> Aim of the exercise
Set down only what runs from the line containing "[315,468,386,482] argument; ->" through the last line of the data, exactly as it reads.

§ §

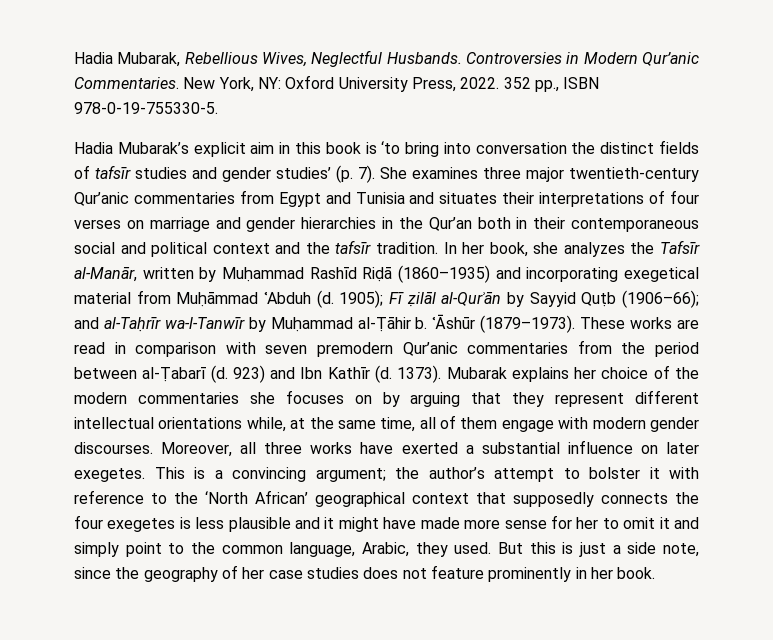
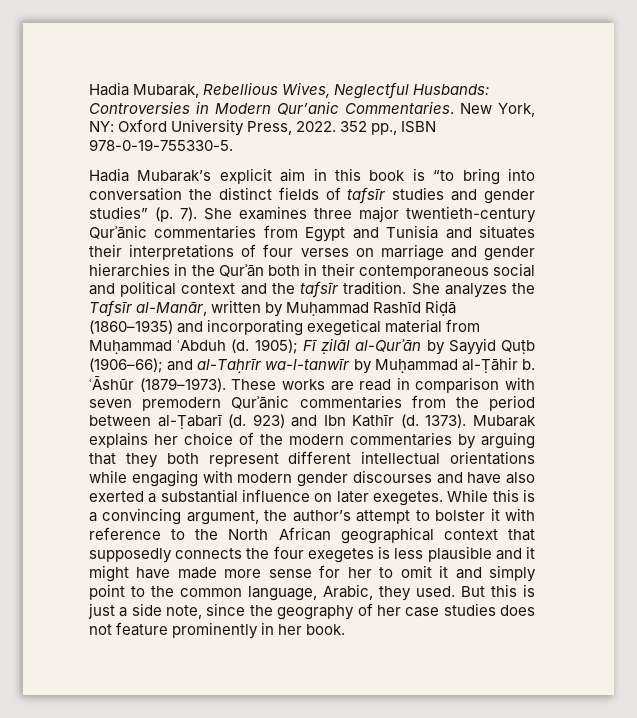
[386,52,462,64] Husbands. -> [413,84,490,95] Husbands:
[381,141,401,154] ‘to -> [433,170,455,181] “to
[276,167,331,179] studies’ -> [89,206,148,219] studies”
[74,192,129,206] Qur’anic -> [89,225,147,239] Qurʾānic
[428,217,472,231] Qur’an -> [218,264,264,277] Qurʾān
[443,242,559,257] In her book, she -> [411,283,440,295] She
[176,292,259,307] Muḥāmmad -> [89,340,172,355] Muḥammad
[164,317,245,329] wa-l-Tanwīr -> [265,359,350,370] wa-l-tanwīr
[402,342,458,356] Qur’anic -> [231,395,290,409] Qurʾānic
[249,390,372,404] she focuses on -> (452, 439) none
(545, 399) none -> [166,453,199,464] both
[246,415,700,432] [74,442,394,457] while, at the same time, all of them engage with modern gender discourses. Moreover, all three works have -> [89,470,535,487] while engaging with modern gender discourses and have also
[154,467,185,479] This -> [447,489,519,502] While this
[315,468,386,482] argument; -> [186,510,259,525] argument,
[205,490,308,504] ‘North African’ -> [228,527,331,541] North African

§ §

> Finished exercise
[315,468,386,482] argument; -> [186,510,259,525] argument,
[205,490,308,504] ‘North African’ -> [228,527,331,541] North African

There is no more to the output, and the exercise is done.